SUPPLIED PASSAGE:
_ _ _ _
In four days, I seemed to have passed through several ages of development. Is California the future China? I wonder.

Tuesday, July 15, 2008


We flew above some interesting river formations en route from Hong Kong to Wuhan.

What do you think of the river bend at the left? Does it look like the head and eyes of a snake? Note how the smaller, greener river joins the bigger, muddier one at the right? The green one simply gets swallowed by the muddy one.

A good illustration of the Chinese idiom 涇渭分明. When the two rivers of comparable size merge, the demarcation line is very clear at the beginning, but gradually becomes more and more blurry.

A dragon flying through the clouds, with claws extended?

Sunday, July 13, 2008

Love English Camp in Hubei

For the past week I could not access the Internet. It was because I went with 3 colleagues and 15 of our university students (and two of my daughters) to HuangShi in Hubei province again, to help run a summer camp.
_ _ _ _
RECORDED INFORMATION:
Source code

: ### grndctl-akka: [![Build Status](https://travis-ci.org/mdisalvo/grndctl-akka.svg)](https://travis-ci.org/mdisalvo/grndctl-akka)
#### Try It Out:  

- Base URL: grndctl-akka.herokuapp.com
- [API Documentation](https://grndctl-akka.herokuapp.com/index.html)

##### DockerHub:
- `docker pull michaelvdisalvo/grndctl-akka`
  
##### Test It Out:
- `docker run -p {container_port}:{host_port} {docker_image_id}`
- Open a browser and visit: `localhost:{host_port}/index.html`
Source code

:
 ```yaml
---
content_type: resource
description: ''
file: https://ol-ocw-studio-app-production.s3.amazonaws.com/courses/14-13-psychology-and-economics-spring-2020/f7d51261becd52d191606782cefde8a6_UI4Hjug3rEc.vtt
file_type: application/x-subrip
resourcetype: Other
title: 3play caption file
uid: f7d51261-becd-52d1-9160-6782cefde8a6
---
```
_ _ _ _
TASK SET:
**1)** From the blog passage, copy out the part that begins at the words "A good illustration" and stops after "with claws extended?".
**2)** In the blog passage, how many university students went to the summer camp in HuangShi?
The entries were taken from a different source than the blog passage.

RESPONSES FOR EACH TASK:
**1)**
A good illustration of the Chinese idiom 涇渭分明. When the two rivers of comparable size merge, the demarcation line is very clear at the beginning, but gradually becomes more and more blurry.

A dragon flying through the clouds, with claws extended?

**2)** 15